== Task directions ==
Could the listing below be returned exactly, with its pictures left out?
╭─ Input material
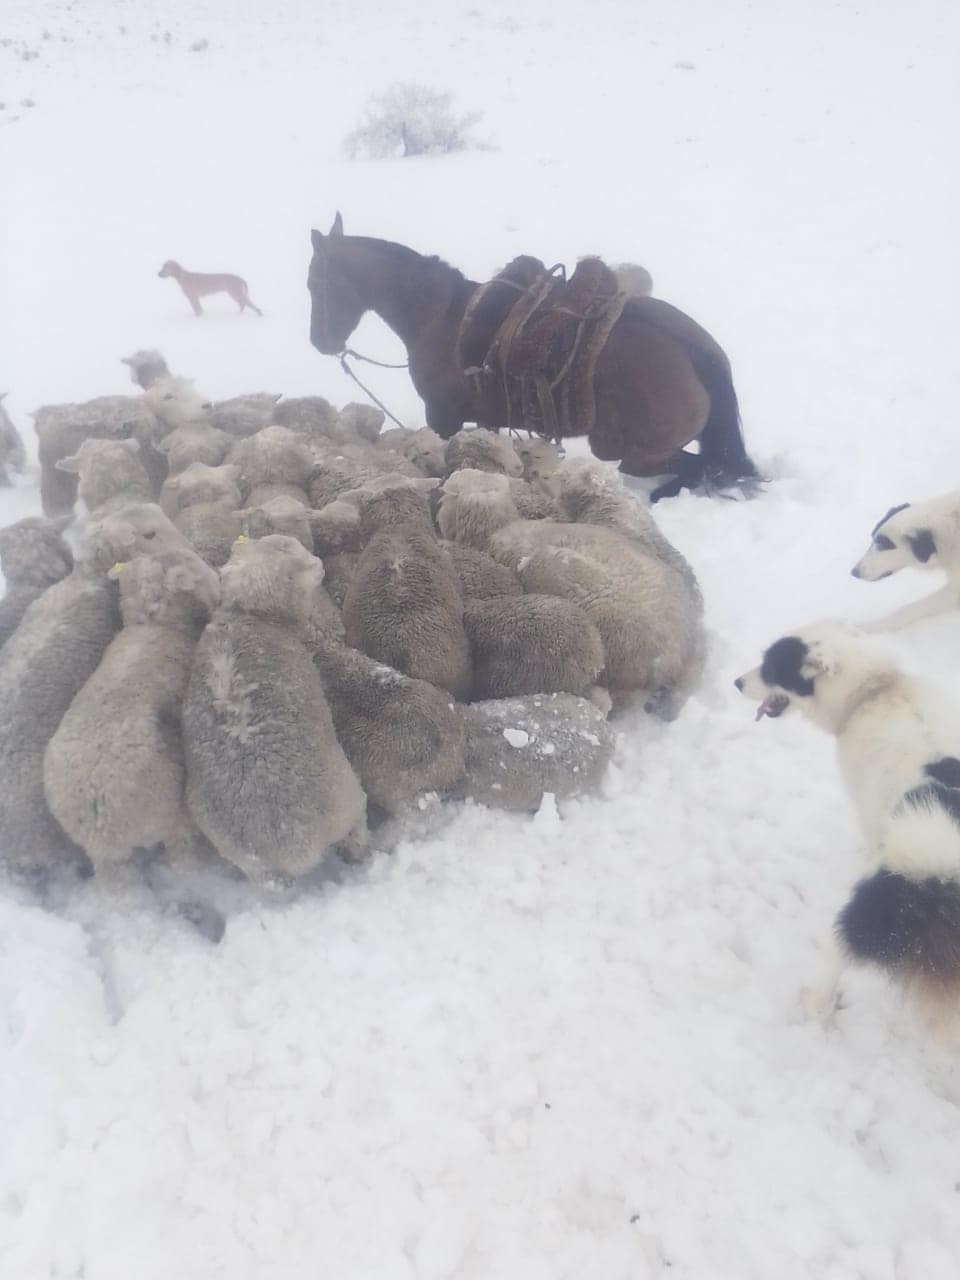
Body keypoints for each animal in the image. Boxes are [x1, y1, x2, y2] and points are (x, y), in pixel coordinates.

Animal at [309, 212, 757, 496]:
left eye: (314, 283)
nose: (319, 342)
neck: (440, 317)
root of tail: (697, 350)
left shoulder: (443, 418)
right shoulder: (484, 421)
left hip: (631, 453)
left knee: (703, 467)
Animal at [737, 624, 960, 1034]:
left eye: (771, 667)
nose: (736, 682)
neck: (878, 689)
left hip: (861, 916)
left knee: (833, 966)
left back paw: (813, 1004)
╰─
== Solution to this task ==
Body keypoints for each animal in the image. Boxes are [x1, y1, x2, y2] and points are (x, y), in pixel coordinates.

Animal at [309, 212, 757, 496]:
left eye: (314, 283)
nose: (319, 342)
neck: (440, 317)
root of tail: (697, 350)
left shoulder: (443, 418)
right shoulder: (484, 421)
left hip: (631, 453)
left knee: (703, 467)
Animal at [737, 624, 960, 1034]:
left eye: (771, 667)
nose: (736, 682)
neck: (878, 689)
left hip: (861, 916)
left knee: (833, 966)
left back paw: (813, 1004)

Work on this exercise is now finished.